■ Atividade 1 ■
Extraia, sem alterações, do texto sobre a educadora Laurinda Ramalho de Almeida o trecho que vai de "Graduada em Pedagogia, Laurinda" até "de duas décadas.", incluindo essas palavras.
■ Atividade 2 ■
No texto sobre a educadora Laurinda Ramalho de Almeida, transforme em lista o parágrafo que começa com "Antes ela lecionou", mantendo os fatos principais.

■ Trecho do documento ■
DestaqueEnsinar com afeto, a melhor lição da octogenária que forma educadores

Aos 80 anos, educadora avareense louva seus formadores e a sua gratificante passagem pela escola pública
A Comarca30 de agosto de 202015 min

Gesiel Júnior

Especial para A Comarca

“Tenho um tributo de gratidão para com a escola pública que me formou não só como profissional, mas como pessoa. Em retribuição, venho atuando para ajudar a formar pessoas para trabalhar muito bem com os seus alunos”. Essa frase sintetiza a admirável trajetória da educadora avareense Laurinda Ramalho de Almeida que, no último dia 25, completou 80 anos de vida, dos quais mais de 55 totalmente devotados à orientação e à formação do magistério paulista.

Graduada em Pedagogia, Laurinda tem especialização em Orientação Educacional na Universidade de São Paulo (USP) e depois obteve o mestrado e o doutorado em Psicologia da Educação na Pontifícia Universidade Católica de São Paulo (PUC), onde atualmente coordena o curso de estudos pós graduados há mais de duas décadas.

Antes ela lecionou, foi orientadora educacional, diretora e supervisora na rede pública e em órgãos centrais da Secretaria Estadual de Educação, além de ter por 17 anos preparado professores de Pedagogia nas Faculdades Oswaldo Cruz, na capital, cuja diretoria geral, em 1996 a nomeou, por mérito, coordenadora de área de Filosofia, Ciências e Letras do seu Centro de Pós-Graduação e Pesquisa.

■ Trechos de dados ■
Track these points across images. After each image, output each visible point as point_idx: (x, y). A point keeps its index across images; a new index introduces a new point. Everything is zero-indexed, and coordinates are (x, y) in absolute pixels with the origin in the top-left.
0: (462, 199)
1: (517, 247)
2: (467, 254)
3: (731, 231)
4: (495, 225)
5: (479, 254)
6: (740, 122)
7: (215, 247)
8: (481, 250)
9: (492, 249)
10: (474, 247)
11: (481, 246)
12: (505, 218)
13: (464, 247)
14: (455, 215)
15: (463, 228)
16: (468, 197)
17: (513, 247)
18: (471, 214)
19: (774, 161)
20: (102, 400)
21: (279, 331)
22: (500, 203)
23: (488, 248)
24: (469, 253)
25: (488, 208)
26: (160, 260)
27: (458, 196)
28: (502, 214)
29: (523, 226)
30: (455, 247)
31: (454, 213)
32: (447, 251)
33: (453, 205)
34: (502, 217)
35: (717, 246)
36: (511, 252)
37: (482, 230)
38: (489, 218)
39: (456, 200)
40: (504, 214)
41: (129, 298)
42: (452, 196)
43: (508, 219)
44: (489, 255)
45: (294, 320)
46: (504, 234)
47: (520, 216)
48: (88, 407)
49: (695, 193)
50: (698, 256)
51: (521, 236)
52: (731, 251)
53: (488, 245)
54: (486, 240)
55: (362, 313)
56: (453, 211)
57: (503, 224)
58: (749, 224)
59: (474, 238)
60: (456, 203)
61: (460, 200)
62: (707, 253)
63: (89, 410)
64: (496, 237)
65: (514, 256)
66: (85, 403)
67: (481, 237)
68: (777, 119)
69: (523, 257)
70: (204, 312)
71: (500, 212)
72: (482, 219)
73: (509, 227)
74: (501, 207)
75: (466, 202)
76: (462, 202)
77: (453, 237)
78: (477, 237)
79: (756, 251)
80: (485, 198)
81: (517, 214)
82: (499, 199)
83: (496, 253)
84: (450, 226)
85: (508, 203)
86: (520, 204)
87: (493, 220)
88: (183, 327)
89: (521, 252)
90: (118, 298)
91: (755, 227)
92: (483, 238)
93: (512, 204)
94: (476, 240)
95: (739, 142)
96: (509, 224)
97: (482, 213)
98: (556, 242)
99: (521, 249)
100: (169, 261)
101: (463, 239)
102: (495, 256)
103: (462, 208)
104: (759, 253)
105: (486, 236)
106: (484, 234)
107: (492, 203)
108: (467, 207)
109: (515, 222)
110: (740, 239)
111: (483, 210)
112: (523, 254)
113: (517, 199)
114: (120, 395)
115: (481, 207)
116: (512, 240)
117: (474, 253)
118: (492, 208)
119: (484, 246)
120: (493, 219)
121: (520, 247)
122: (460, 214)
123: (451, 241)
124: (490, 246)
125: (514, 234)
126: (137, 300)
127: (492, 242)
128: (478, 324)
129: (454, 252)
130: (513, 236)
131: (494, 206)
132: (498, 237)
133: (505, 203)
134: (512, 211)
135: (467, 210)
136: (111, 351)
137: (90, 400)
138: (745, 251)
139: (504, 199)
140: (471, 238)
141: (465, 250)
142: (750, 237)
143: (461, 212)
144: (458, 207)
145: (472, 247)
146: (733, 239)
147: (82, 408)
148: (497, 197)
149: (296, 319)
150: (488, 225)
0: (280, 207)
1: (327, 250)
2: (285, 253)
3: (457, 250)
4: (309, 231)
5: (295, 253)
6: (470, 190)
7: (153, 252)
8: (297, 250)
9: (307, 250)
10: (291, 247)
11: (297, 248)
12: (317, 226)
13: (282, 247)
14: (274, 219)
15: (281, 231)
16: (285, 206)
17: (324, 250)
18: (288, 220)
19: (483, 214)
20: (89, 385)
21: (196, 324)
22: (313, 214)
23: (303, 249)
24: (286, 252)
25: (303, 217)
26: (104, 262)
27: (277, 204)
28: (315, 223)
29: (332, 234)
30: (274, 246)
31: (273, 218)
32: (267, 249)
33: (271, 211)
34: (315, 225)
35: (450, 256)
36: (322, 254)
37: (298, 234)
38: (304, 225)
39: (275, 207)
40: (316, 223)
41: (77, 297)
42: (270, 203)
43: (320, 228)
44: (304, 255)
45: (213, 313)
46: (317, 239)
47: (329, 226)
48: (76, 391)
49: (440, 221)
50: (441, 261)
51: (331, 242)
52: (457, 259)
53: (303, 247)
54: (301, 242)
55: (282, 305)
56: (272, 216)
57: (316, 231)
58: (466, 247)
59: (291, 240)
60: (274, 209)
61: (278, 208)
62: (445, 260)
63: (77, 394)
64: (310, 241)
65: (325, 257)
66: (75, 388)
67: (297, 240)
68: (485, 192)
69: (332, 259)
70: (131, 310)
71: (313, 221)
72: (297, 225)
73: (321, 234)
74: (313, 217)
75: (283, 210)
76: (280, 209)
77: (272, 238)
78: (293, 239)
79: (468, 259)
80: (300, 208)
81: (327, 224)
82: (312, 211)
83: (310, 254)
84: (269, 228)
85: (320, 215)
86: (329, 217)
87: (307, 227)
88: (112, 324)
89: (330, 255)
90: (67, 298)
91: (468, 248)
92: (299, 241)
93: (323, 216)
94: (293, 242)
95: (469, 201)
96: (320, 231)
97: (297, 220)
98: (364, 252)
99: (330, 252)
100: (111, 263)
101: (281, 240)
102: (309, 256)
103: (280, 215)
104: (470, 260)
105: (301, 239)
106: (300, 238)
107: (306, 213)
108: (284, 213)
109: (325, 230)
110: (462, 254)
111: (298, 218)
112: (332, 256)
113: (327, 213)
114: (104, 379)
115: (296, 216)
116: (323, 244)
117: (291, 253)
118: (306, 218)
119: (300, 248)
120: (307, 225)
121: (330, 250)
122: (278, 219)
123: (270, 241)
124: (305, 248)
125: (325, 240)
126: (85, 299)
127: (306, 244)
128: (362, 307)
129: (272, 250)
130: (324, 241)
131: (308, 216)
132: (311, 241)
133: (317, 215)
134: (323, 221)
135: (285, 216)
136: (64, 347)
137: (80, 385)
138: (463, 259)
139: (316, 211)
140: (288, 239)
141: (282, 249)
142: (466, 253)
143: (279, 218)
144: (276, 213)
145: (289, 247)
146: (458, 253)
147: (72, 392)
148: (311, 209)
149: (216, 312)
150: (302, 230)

■ Espaço para resposta 1 ■
Graduada em Pedagogia, Laurinda tem especialização em Orientação Educacional na Universidade de São Paulo (USP) e depois obteve o mestrado e o doutorado em Psicologia da Educação na Pontifícia Universidade Católica de São Paulo (PUC), onde atualmente coordena o curso de estudos pós graduados há mais de duas décadas.

■ Espaço para resposta 2 ■
- Lecionou e foi orientadora educacional, diretora e supervisora na rede pública e em órgãos centrais da Secretaria Estadual de Educação.
- Durante 17 anos, preparou professores de Pedagogia nas Faculdades Oswaldo Cruz, na capital.
- Em 1996, a diretoria geral dessas faculdades a nomeou, por mérito, coordenadora de área de Filosofia, Ciências e Letras do seu Centro de Pós-Graduação e Pesquisa.